연습 문제: 자료에서 "Scholarship"라는 문자열이 들어 있는 줄을 세면 몇 줄인가요? 대소문자를 구분하며, 숫자만 답하세요.

╭─ 제공 자료

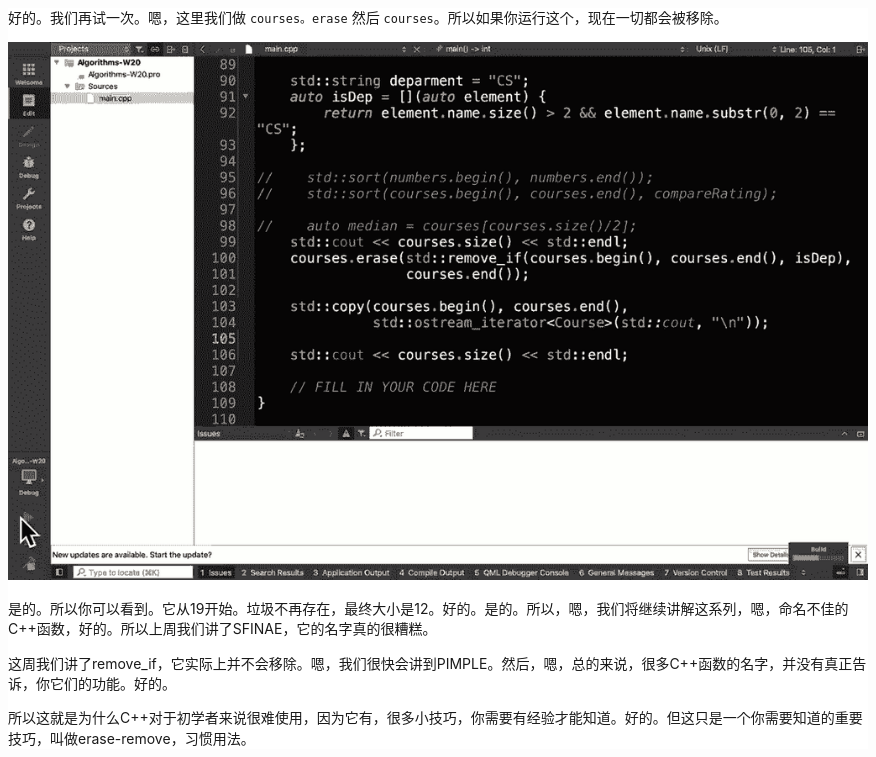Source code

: 好的。我们再试一次。嗯，这里我们做 `courses。erase` 然后 `courses`。所以如果你运行这个，现在一切都会被移除。



![](img/ce52e5dbc6430322de37e7b421c4a430_119.png)

是的。所以你可以看到。它从19开始。垃圾不再存在，最终大小是12。好的。是的。所以，嗯，我们将继续讲解这系列，嗯，命名不佳的C++函数，好的。所以上周我们讲了SFINAE，它的名字真的很糟糕。

这周我们讲了remove_if，它实际上并不会移除。嗯，我们很快会讲到PIMPLE。然后，嗯，总的来说，很多C++函数的名字，并没有真正告诉，你它们的功能。好的。

所以这就是为什么C++对于初学者来说很难使用，因为它有，很多小技巧，你需要有经验才能知道。好的。但这只是一个你需要知道的重要技巧，叫做erase-remove，习惯用法。


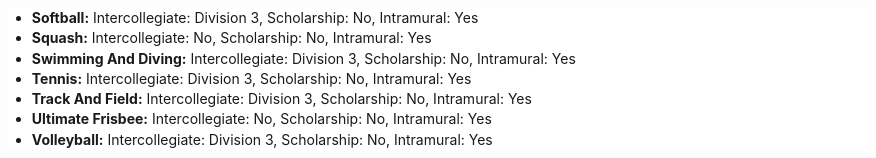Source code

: - **Softball:** Intercollegiate: Division 3, Scholarship: No, Intramural: Yes
- **Squash:** Intercollegiate: No, Scholarship: No, Intramural: Yes
- **Swimming And Diving:** Intercollegiate: Division 3, Scholarship: No, Intramural: Yes
- **Tennis:** Intercollegiate: Division 3, Scholarship: No, Intramural: Yes
- **Track And Field:** Intercollegiate: Division 3, Scholarship: No, Intramural: Yes
- **Ultimate Frisbee:** Intercollegiate: No, Scholarship: No, Intramural: Yes
- **Volleyball:** Intercollegiate: Division 3, Scholarship: No, Intramural: Yes
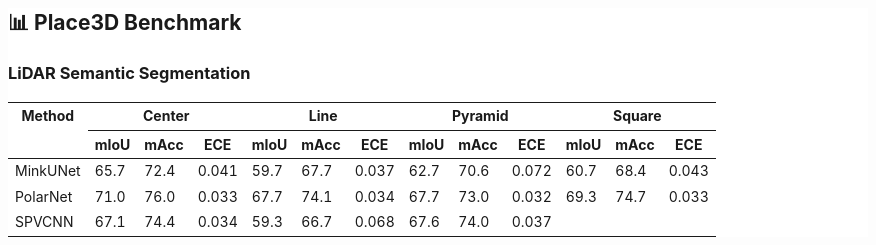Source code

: </details>



## :bar_chart: Place3D Benchmark

### LiDAR Semantic Segmentation

<table>
    <thead>
        <tr>
            <th rowspan="2">Method</th>
            <th colspan="3">Center</th>
            <th colspan="3">Line</th>
            <th colspan="3">Pyramid</th>
            <th colspan="3">Square</th>
        </tr>
        <tr>
            <th>mIoU</th><th>mAcc</th><th>ECE</th><th>mIoU</th><th>mAcc</th><th>ECE</th><th>mIoU</th><th>mAcc</th><th>ECE</th><th>mIoU</th><th>mAcc</th><th>ECE</th>
        </tr>
    </thead>
    <tbody>
        <tr>
            <td>MinkUNet</td>
            <td>65.7</td>
            <td>72.4</td>
            <td>0.041</td>
            <td>59.7</td>
            <td>67.7</td>
            <td>0.037</td>
            <td>62.7</td>
            <td>70.6</td>
            <td>0.072</td>
            <td>60.7</td>
            <td>68.4</td>
            <td>0.043</td>
        </tr>
        <tr>
            <td>PolarNet</td>
            <td>71.0</td>
            <td>76.0</td>
            <td>0.033</td>
            <td>67.7</td>
            <td>74.1</td>
            <td>0.034</td>
            <td>67.7</td>
            <td>73.0</td>
            <td>0.032</td>
            <td>69.3</td>
            <td>74.7</td>
            <td>0.033</td>
        </tr>
        <tr>
            <td>SPVCNN</td>
            <td>67.1</td>
            <td>74.4</td>
            <td>0.034</td>
            <td>59.3</td>
            <td>66.7</td>
            <td>0.068</td>
            <td>67.6</td>
            <td>74.0</td>
            <td>0.037</td>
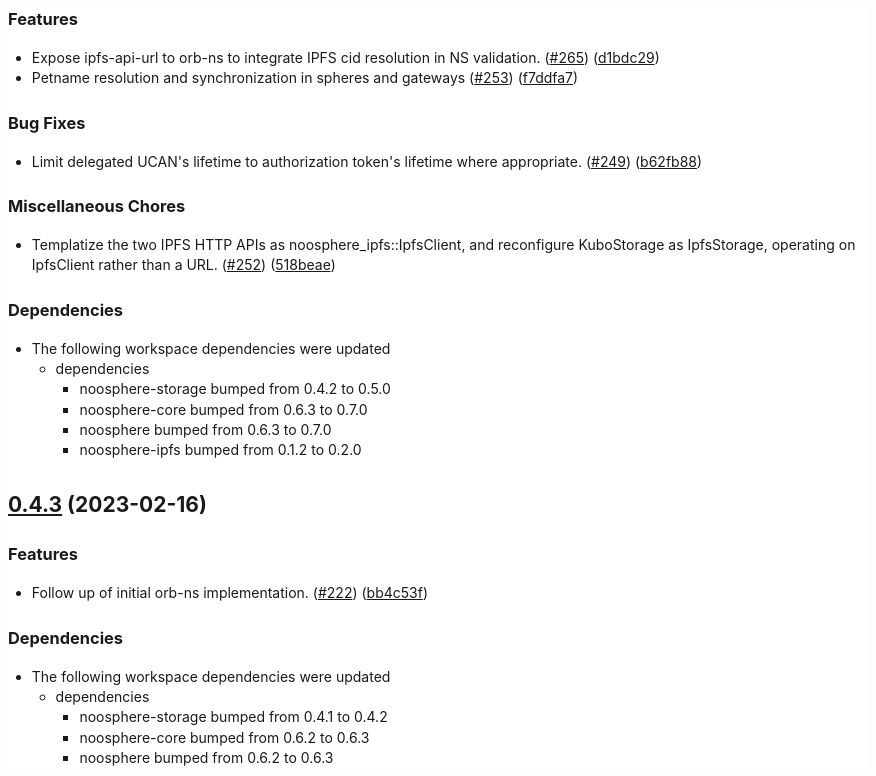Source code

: ### Features

* Expose ipfs-api-url to orb-ns to integrate IPFS cid resolution in NS validation. ([#265](https://github.com/subconsciousnetwork/noosphere/issues/265)) ([d1bdc29](https://github.com/subconsciousnetwork/noosphere/commit/d1bdc29d28dc28e99eca794c11b4d190b7128dfe))
* Petname resolution and synchronization in spheres and gateways ([#253](https://github.com/subconsciousnetwork/noosphere/issues/253)) ([f7ddfa7](https://github.com/subconsciousnetwork/noosphere/commit/f7ddfa7b65129efe795c6e3fca58cdc22799127a))


### Bug Fixes

* Limit delegated UCAN's lifetime to authorization token's lifetime where appropriate. ([#249](https://github.com/subconsciousnetwork/noosphere/issues/249)) ([b62fb88](https://github.com/subconsciousnetwork/noosphere/commit/b62fb888e16718cb84f33aa93c14385ddef4d8d1))


### Miscellaneous Chores

* Templatize the two IPFS HTTP APIs as noosphere_ipfs::IpfsClient, and reconfigure KuboStorage as IpfsStorage, operating on IpfsClient rather than a URL. ([#252](https://github.com/subconsciousnetwork/noosphere/issues/252)) ([518beae](https://github.com/subconsciousnetwork/noosphere/commit/518beae563bd04c921ee3c6641a7249f14c611e4))


### Dependencies

* The following workspace dependencies were updated
  * dependencies
    * noosphere-storage bumped from 0.4.2 to 0.5.0
    * noosphere-core bumped from 0.6.3 to 0.7.0
    * noosphere bumped from 0.6.3 to 0.7.0
    * noosphere-ipfs bumped from 0.1.2 to 0.2.0

## [0.4.3](https://github.com/subconsciousnetwork/noosphere/compare/noosphere-ns-v0.4.2...noosphere-ns-v0.4.3) (2023-02-16)


### Features

* Follow up of initial orb-ns implementation. ([#222](https://github.com/subconsciousnetwork/noosphere/issues/222)) ([bb4c53f](https://github.com/subconsciousnetwork/noosphere/commit/bb4c53f3e79de6f5f66cc5b83ec815864f6bc5ab))


### Dependencies

* The following workspace dependencies were updated
  * dependencies
    * noosphere-storage bumped from 0.4.1 to 0.4.2
    * noosphere-core bumped from 0.6.2 to 0.6.3
    * noosphere bumped from 0.6.2 to 0.6.3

╰─

연습 문제 정답: 7